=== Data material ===
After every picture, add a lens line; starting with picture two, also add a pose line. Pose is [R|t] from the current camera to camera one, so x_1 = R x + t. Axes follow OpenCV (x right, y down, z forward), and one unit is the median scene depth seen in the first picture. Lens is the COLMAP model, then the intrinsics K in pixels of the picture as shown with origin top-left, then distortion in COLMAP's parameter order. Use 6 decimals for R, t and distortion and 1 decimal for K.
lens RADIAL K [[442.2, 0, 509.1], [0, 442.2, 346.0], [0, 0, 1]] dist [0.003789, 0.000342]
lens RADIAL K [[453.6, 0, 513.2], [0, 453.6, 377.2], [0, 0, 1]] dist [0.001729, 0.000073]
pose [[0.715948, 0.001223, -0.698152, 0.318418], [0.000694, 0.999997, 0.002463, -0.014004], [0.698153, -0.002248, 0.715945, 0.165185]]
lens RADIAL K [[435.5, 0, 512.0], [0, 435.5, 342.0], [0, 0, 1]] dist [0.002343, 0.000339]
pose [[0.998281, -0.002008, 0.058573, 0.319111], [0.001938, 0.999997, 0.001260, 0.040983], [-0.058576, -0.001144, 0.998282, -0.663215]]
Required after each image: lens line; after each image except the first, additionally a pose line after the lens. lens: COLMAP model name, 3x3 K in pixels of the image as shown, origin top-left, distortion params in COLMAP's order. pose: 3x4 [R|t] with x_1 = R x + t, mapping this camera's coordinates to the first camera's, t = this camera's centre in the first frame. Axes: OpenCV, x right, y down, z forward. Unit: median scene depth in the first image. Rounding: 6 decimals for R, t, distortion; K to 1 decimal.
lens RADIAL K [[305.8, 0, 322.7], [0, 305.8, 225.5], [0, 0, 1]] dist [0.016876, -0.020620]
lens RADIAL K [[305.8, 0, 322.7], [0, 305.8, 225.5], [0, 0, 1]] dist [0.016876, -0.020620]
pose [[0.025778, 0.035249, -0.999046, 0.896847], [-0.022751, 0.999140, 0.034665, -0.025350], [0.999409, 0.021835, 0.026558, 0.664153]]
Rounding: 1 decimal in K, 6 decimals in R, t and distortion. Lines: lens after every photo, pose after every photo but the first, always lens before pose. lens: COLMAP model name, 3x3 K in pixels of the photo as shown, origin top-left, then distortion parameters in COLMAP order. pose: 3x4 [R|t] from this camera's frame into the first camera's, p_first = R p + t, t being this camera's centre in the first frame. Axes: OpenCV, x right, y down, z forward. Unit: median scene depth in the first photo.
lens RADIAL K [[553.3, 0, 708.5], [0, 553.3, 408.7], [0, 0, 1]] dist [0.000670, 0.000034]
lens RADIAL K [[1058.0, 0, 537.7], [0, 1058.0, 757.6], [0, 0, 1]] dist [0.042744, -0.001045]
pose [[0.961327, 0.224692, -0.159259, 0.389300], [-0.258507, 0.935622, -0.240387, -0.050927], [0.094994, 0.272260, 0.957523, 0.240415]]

=== What to produce ===
Rewrite the stretch from the line containing "Required after each" through the line containing "0.021835, 0.026558, 0.664153]]", swapping each "image" for "photo" and leaving everything else unchanged.

=== Task answer ===
Required after each photo: lens line; after each photo except the first, additionally a pose line after the lens. lens: COLMAP model name, 3x3 K in pixels of the photo as shown, origin top-left, distortion params in COLMAP's order. pose: 3x4 [R|t] with x_1 = R x + t, mapping this camera's coordinates to the first camera's, t = this camera's centre in the first frame. Axes: OpenCV, x right, y down, z forward. Unit: median scene depth in the first photo. Rounding: 6 decimals for R, t, distortion; K to 1 decimal.
lens RADIAL K [[305.8, 0, 322.7], [0, 305.8, 225.5], [0, 0, 1]] dist [0.016876, -0.020620]
lens RADIAL K [[305.8, 0, 322.7], [0, 305.8, 225.5], [0, 0, 1]] dist [0.016876, -0.020620]
pose [[0.025778, 0.035249, -0.999046, 0.896847], [-0.022751, 0.999140, 0.034665, -0.025350], [0.999409, 0.021835, 0.026558, 0.664153]]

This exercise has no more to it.